Mark also seems to have had to counter a triumphant kind of spirituality which focused mainly on Jesus' miracles. He does so by setting them within the context of Jesus' love and his willingness to go all the way, even to death, for people. John has something similar. His Jesus refuses those who believe in his name because of his miracles (2:23-25).

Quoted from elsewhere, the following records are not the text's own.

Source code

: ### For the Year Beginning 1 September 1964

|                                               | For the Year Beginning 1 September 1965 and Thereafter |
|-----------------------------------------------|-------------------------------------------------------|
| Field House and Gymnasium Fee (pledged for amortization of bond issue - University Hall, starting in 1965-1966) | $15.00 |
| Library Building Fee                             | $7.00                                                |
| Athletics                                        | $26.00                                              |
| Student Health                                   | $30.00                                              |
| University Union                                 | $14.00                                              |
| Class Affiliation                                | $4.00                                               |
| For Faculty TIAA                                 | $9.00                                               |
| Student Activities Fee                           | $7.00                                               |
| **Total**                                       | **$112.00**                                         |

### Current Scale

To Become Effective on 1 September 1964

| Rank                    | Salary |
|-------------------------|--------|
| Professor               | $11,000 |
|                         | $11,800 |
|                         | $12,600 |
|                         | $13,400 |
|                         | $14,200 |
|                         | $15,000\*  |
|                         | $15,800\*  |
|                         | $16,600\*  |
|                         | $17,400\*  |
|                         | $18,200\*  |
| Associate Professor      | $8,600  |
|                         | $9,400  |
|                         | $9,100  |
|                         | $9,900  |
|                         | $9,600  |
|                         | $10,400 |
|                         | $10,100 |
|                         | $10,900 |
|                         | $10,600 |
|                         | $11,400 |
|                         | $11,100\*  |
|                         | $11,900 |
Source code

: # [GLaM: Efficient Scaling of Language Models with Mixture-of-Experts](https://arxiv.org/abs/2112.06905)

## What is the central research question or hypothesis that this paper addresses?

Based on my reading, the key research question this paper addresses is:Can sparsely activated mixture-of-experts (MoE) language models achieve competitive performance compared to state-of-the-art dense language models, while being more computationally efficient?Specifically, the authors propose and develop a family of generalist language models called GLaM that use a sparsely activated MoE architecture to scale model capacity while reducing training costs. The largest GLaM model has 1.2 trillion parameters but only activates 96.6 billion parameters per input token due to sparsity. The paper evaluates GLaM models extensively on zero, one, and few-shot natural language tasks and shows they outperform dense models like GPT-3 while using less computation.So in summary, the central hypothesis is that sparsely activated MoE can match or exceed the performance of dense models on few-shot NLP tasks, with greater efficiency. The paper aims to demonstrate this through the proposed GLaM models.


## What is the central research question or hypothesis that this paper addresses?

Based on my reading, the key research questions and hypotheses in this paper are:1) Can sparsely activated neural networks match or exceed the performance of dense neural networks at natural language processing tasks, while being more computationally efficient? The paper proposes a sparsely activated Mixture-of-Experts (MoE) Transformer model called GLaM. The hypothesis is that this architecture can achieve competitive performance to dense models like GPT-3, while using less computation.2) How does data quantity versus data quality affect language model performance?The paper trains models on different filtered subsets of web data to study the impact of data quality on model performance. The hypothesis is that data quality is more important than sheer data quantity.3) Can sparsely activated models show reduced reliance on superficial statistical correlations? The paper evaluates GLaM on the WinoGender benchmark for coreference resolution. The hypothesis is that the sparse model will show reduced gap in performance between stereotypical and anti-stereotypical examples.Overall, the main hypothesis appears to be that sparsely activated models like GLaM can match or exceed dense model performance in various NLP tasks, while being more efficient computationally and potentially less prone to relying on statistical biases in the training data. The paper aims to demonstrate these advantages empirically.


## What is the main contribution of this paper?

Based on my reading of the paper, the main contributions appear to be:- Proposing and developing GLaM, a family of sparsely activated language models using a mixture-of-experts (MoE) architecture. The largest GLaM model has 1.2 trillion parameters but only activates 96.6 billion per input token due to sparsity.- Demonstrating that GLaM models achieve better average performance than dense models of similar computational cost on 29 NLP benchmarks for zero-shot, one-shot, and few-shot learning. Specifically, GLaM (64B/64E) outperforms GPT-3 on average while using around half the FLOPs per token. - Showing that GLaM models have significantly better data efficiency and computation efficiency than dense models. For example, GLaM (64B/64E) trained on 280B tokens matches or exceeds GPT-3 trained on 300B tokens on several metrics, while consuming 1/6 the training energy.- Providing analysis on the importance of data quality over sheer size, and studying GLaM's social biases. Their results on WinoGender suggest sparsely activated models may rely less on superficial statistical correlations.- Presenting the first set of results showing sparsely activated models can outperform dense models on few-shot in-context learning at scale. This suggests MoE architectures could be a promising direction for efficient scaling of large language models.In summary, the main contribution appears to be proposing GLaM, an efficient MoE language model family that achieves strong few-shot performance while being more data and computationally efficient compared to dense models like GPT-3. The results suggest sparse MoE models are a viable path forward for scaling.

Not even apparent acts of generosity and bravery count for much if love is not the source (13:3). In 13:4-7 Paul gives us a timeless summary. Does love really believe or endure all things? Perhaps a better interpretation says that love is unrestrained in its willingness to do all these things. The notion that love means the afflicted and violated should just put up with everything is anything but loving. There are other dangers. If love becomes an ideal, then a set of guidelines, and then a set of rules, we are in danger of creating a series of "oughts", which will mostly end up either being discarded as unrealistic ideals or being directly counterproductive because they tie people up in guilt. While we can make conscious decisions to act in ways that express love and care, ultimately love seeks a deeper motivation. It needs to have a life of its own which flows from within. This is why Paul speaks of the Spirit elsewhere as a fruit (Gal 5:22). Spirituality is about gardening: attending to the plant, the soil and the setting to enable the fruit to be born.

The second half of the passage seems only marginally related to love - until we get to 13:13. Paul wants to put other things in their place. Only love really endures (13:8). The point of 13:9-12 is to assert human vulnerability. We have not arrived. So here in 1 Corinthians 13 Paul is trying to bring people down to earth to stop the arrogance. Paul does not need to pretend that he is in control, that he knows everything, that he is superior. It is OK to be a human being who still has a long way to go. In this way Paul is at least preparing the kind of soil in which love might have a chance to take root. It often can't get much of a start until we acknowledge our need of it.

4) Thought Exercise

Is love the source of our outreach efforts?

How can we grow love to fuel our efforts individually and as a community?